Uma estátua de bronze inaugurada há dias em Melbourne parece fazer as pazes com a memória de Peter Norman, o atleta que, em 1968, foi solidário no pódio com a luta antirracista dos companheiros americanos
É uma das fotos mais icónicas de sempre: na cerimónia do pódio da corrida de 200 metros dos Jogos Olímpicos de 1968, Tommy Smith e John Carlos sobressaíram, cabisbaixos e de punho erguido com uma luva preta calçada, em sinal de protesto contra a desigualdade racial nos Estados Unidos.
Ao lado deles, Peter Norman, um pálido australiano que conseguira o segundo lugar, completou a cena, solidário com o momento e com um distintivo da luta dos direitos humanos ao peito, para deixar bem claro que assinava por baixo a mensagem.
A Austrália não gostou de ver o seu atleta partilhar aquela mensagem política e ostracizou-o daí em diante, apesar de Norman, que faleceu de problemas cardíacos em 2006, continuar a ser, ainda hoje, o detentor do recorde nacional com a marca conseguida nessa corrida de 1968. Aliás, além de não o voltar a integrar em qualquer equipa olímpica, também não o incluiu no projeto dos Jogos Olímpicos de 2000, organizados em Sydney.
A história daquele momento "Black Power" de 1968 já foi contada várias vezes, incluindo aqui n"OJOGO, mas volta agora a ser notícia porque, depois de um pedido formal de desculpas feito pelo parlamento australiano e também pelo comité olímpico, foi inaugurada há dias uma estátua de bronze, em Melbourne, que reproduz a postura de Norman no pódio, e que serve de complemento ao tal pedido de desculpas que tardou meio século.
Em 1968, Smith e Carlos eram favoritos nos 200 metros e combinaram aquele protesto. Norman surpreendeu-os na corrida, mas acabaria por ser um aliado inesperado no plano inicial, que ambos lhe contaram momentos antes de subir ao pódio. Aliás, diz-se até que terá partido do australiano a sugestão para que cada um deles usasse uma luva preta (de mãos diferentes, porque Carlos se esquecera do seu par quando se dirigiu para a cerimónia).
O burburinho foi intenso, Smith e Carlos foram obrigados a regressar a casa, e Norman viu-se confrontado com uma campanha desfavorável no seu país, até porque tratou de acrescentar que a luta antirracista não era um problema circunscrito à América. Deu como exemplo o tratamento que a Austrália dispensou ao povo aborígene.

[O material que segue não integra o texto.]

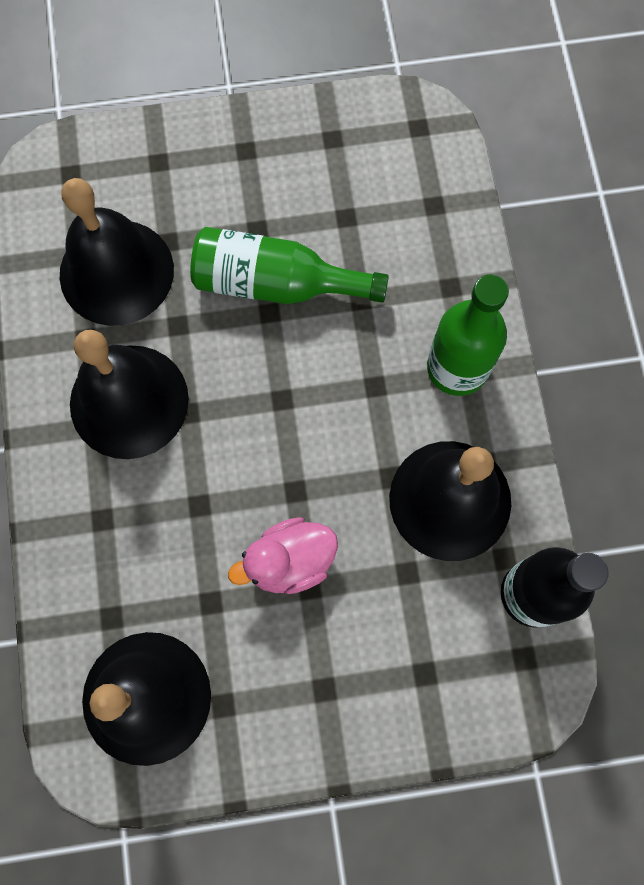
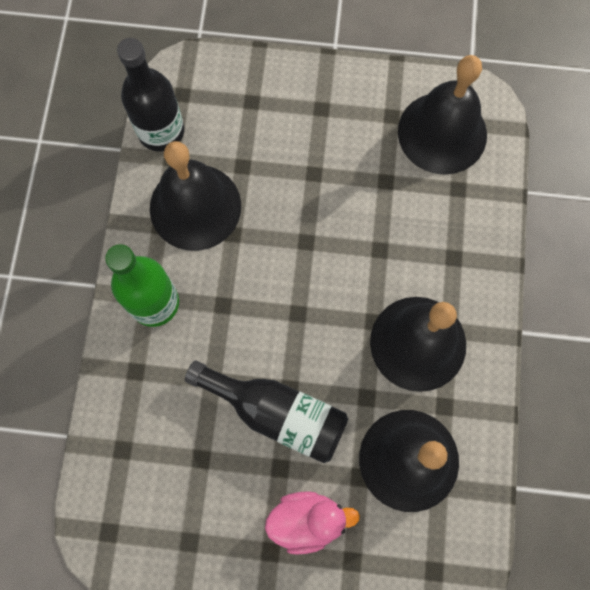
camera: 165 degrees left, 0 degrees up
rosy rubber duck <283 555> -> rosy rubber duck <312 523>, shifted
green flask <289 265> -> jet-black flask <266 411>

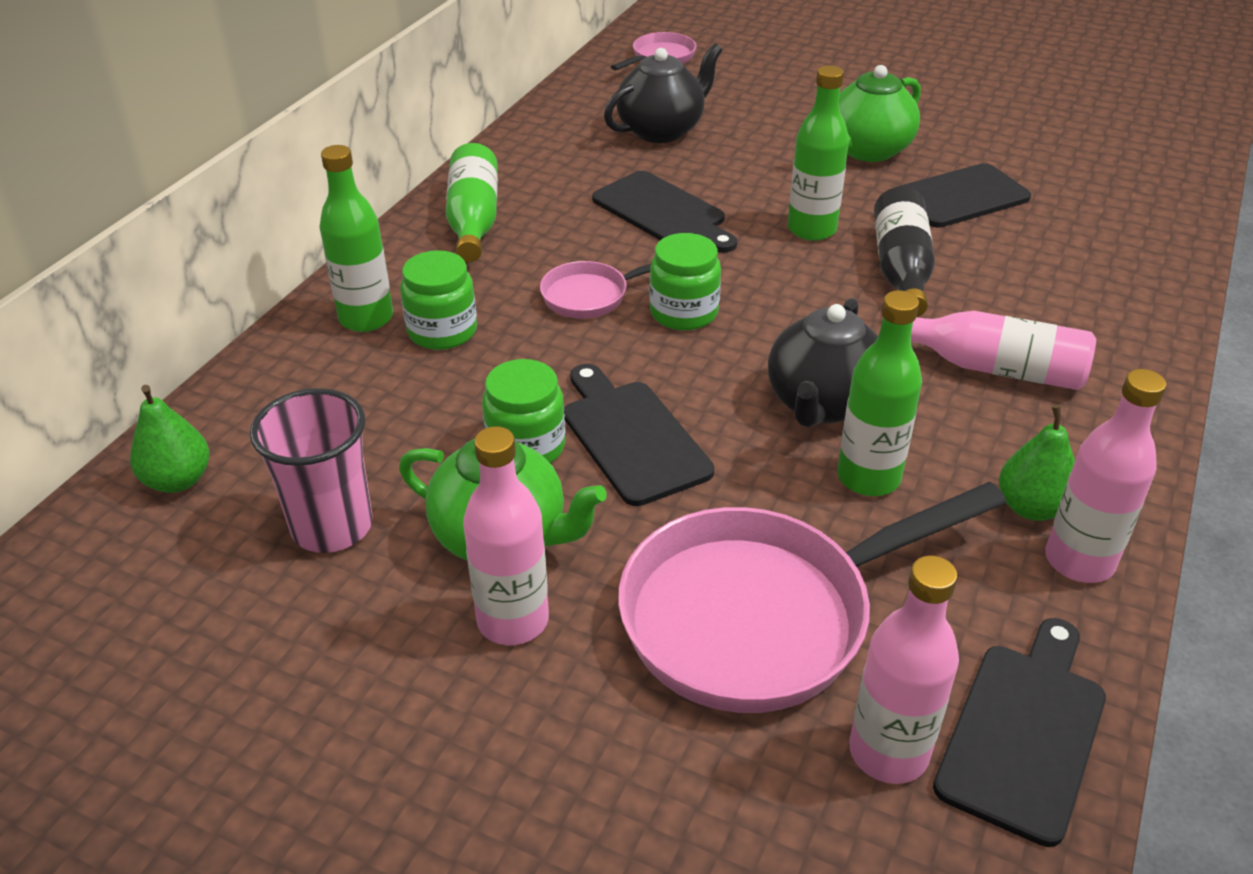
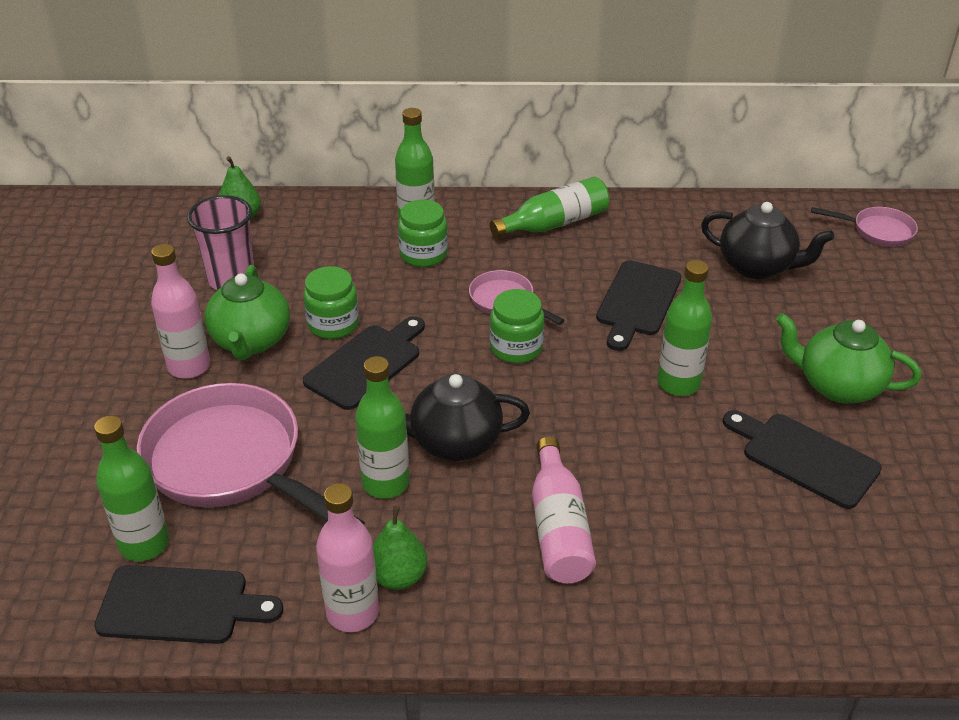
camera: 65 degrees right, 0 degrees up
jet-black flask <904 252> -> none
rosy flask <904 669> -> green flask <131 488>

Peter Norman faleceu a 9 de outubro de 2006. Smith e Carlos carregaram o caixão e relembraram a importância histórica do parceiro. A Austrália, porém, continuou de costas voltadas, e só recentemente começou a honrar-lhe a memória. A estátua agora inaugurada completa o ciclo de homenagens póstumas que lhe têm sido prestadas.
O pódio revolucionário de 1968
Ficou para a história a cerimónia de atribuição das medalhas dos 200 metros nos Jogos Olímpicos de 1968, no México. Tommy Smith (1.º) e John Carlos (3.º), ambos americanos, protestaram contra a desigualdade racial nos Estados Unidos. O australiano Peter Norman (2.º) foi solidário e a Austrália voltou-lhe as costas.
Peter Norman intrometeu-se entre os favoritos Smith e Carlos na corrida de 200 metros de 1968, que finalizou em 20,06 segundos. É, ainda hoje, a melhor marca australiana na distância e, aliás, teria sido suficiente para conquistar a medalha de ouro, por exemplo, nos JO de Sydney, em 2000. O grego Kostas Kenteris foi ouro com o tempo de 20,09 segundos.